Ce communiqué est disponible en anglais.
MONTRÉAL et VANCOUVER, le 8 octobre 2014 Les enfants capricieux devant leur assiette devraient faire l'objet d'une attention particulière des parents car ils pourraient manifester des comportements restrictifs avant même leur puberté. C'est ce qu'indique Dominique Meilleur, à l'occasion de la conférence de l'Association des troubles alimentaires du Canada. «Plusieurs chercheurs croient par exemple que les comportements boulimiques commenceraient seulement à l'adolescence. Notre analyse appuie plutôt l'hypothèse que le problème survient beaucoup plus tôt et qu'il est possiblement sous-diagnostiqué car peu soupçonné et investigué», déclare la professeure du Département de psychologie de l'Université de Montréal.
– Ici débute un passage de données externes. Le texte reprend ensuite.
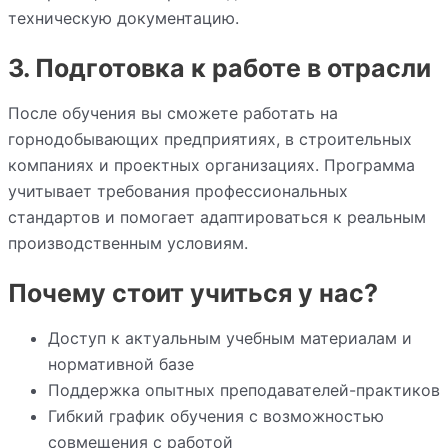
техническую документацию.
3. Подготовка к работе в отрасли
После обучения вы сможете работать на
горнодобывающих предприятиях, в строительных
компаниях и проектных организациях. Программа
учитывает требования профессиональных
стандартов и помогает адаптироваться к реальным
производственным условиям.
Почему стоит учиться у нас?
Доступ к актуальным учебным материалам и
нормативной базе
Поддержка опытных преподавателей-практиков
Гибкий график обучения с возможностью
совмещения с работой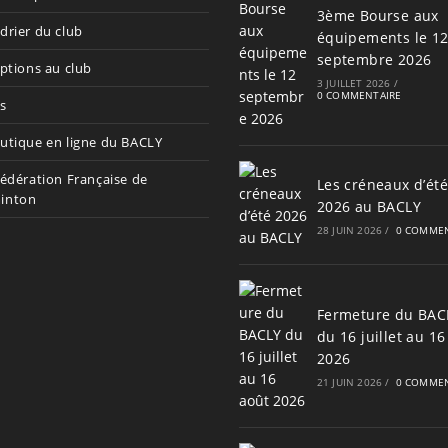
3ème Bourse aux
drier du club
équipements le 1
septembre 2026
iptions au club
3 JUILLET 2026
/
0 COMMENTAIRE
s
utique en ligne du BACLY
Fédération Française de
Les créneaux d’été
inton
2026 au BACLY
28 JUIN 2026
/
0 COMMEN
Fermeture du BAC
du 16 juillet au 16
2026
21 JUIN 2026
/
0 COMMEN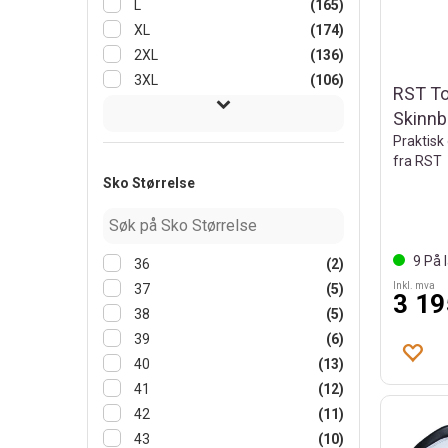
L
(165)
XL
(174)
2XL
(136)
3XL
(106)
RST To
Skinn
Praktisk
fra RST
Sko Størrelse
9
På l
36
(2)
Inkl. mva
37
(5)
3 19
38
(5)
39
(6)
40
(13)
41
(12)
42
(11)
43
(10)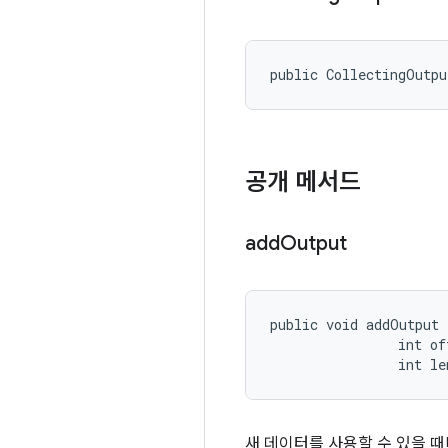
public CollectingOutpu
공개 메서드
add
Output
public void addOutput 
                int off
                int le
새 데이터를 사용할 수 있을 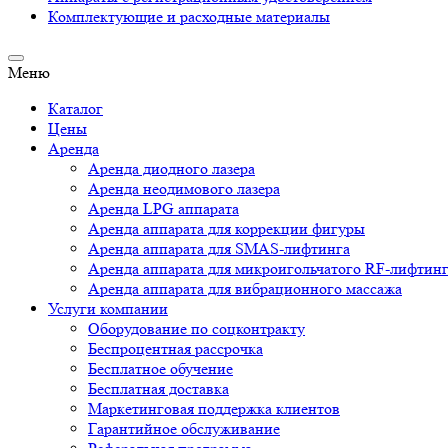
Комплектующие и расходные материалы
Меню
Каталог
Цены
Аренда
Аренда диодного лазера
Аренда неодимового лазера
Аренда LPG аппарата
Аренда аппарата для коррекции фигуры
Аренда аппарата для SMAS-лифтинга
Аренда аппарата для микроигольчатого RF-лифтин
Аренда аппарата для вибрационного массажа
Услуги компании
Оборудование по соцконтракту
Беспроцентная рассрочка
Бесплатное обучение
Бесплатная доставка
Маркетинговая поддержка клиентов
Гарантийное обслуживание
Les résultats de sa recherche soulèvent de nouveaux questionnements sur l'étiologie du problème alimentaire et son éventuelle évolution.
La professeure Meilleur, en collaboration avec Olivier Jamoulle, Danielle Taddeo et Jean-Yves Frappier, du Centre hospitalier universitaire Sainte-Justine, a étudié les caractéristiques psychologiques, sociodémographiques et somatiques de 215 enfants âgés entre 8 et 12 ans présentant des problèmes alimentaires. Tous ceux qui présentaient des maladies physiques pouvant être associées aux problèmes alimentaires comme le diabète et la fibrose kystique ont été exclus de l'échantillon. En se basant sur l'analyse des dossiers médicaux des jeunes admis au cours des 15 dernières années dans une unité de soins pédiatriques de la région de Montréal, l'équipe de chercheurs confirme la présence fréquente d'autres troubles comorbides (notamment des troubles anxieux et de l'humeur et des déficits de l'attention) déjà rapportés chez les adolescents par certaines enquêtes cliniques. «Plus de 15.5 % des jeunes de notre échantillon se faisaient vomir à l'occasion et 13.3 % présentaient des comportements boulimiques. Ces résultats sont très préoccupants, mais ils pourront peut-être aider les cliniciens à faire un dépistage précoce », dit la chercheuse, soulignant du même souffle qu'il est recommandé d'amorcer un traitement le plus rapidement possible lorsqu'il y a des comportements déviants.
Sur l'ensemble des jeunes de l'échantillon, «52% avaient été hospitalisés au moins une fois pour leur problème alimentaire et 48% avaient été soignés en service ambulatoire». La majorité des enfants avaient été hospitalisés à leur entrée dans les services suggérant un état de santé physique précaire, selon Dominique Meilleur qui signale la présence d'antécédents psychiatriques dans la famille chez 36,3% des sujets.
En 20 ans de métier à l'hôpital CHU Sainte-Justine, la psychologue a acquis une expertise clinique considérable sur les troubles de conduites alimentaires (TCA). Chaque jour, des enfants et adolescents venaient lui confier leur anxiété et craintes quant à leur poids, leur image corporelle, l'alimentation ainsi que leurs difficultés personnelles sur différents plans. «Plusieurs facteurs sont impliqués dans le développement et le maintien des TCA», soutient la chercheuse.
Mais l'élément déclencheur principal identifié chez les enfants est la présence de moqueries ou remarques désobligeantes à l'égard de leur apparence physique. «Pour certains enfants, cela peut initier ou renforcer une préoccupation entourant leur image corporelle et possiblement engendrer une modification des comportements alimentaires.» À éviter à tout prix.
Les résultats des travaux de Mme Meilleur et ses collègues révèlent en outre que 95% des enfants âgés entre 8 et 12 ans ont des comportements alimentaires restrictifs alors que 69,4% ont peur de prendre du poids et 46,6% disent se «trouver gros». «Ces comportements s'apparentent étroitement aux présentations cliniques observées chez les adolescents et appuient les résultats d'études qui rapportent des préoccupations envers l'image corporelle chez certains jeunes dès le primaire», mentionne Mme Meilleur.
L'étude démontre par ailleurs que les troubles de conduites alimentaires ne sont pas seulement l'apanage des filles. En fait, les garçons de cet âge seraient similaires aux filles sur la grande majorité des variables. La seule différence a trait à l'isolement social, davantage marqué et ce depuis plus longtemps chez les garçons. «Cette grande similarité entre garçons et filles appuie, à notre avis, l'hypothèse voulant que des facteurs psychiques et physiques communs, liés entre autre à la période développementale, soient impliqués dans le développement du problème alimentaire», affirme Mme Meilleur.
À propos de cette étude
Dominique Meilleure, PhD, est affiliée avec le Département de psychologie de l'Université de Montréal. Cette recherche a été rendue possible grâce à une subvention du Conseil de la recherche en sciences humaines du Canada.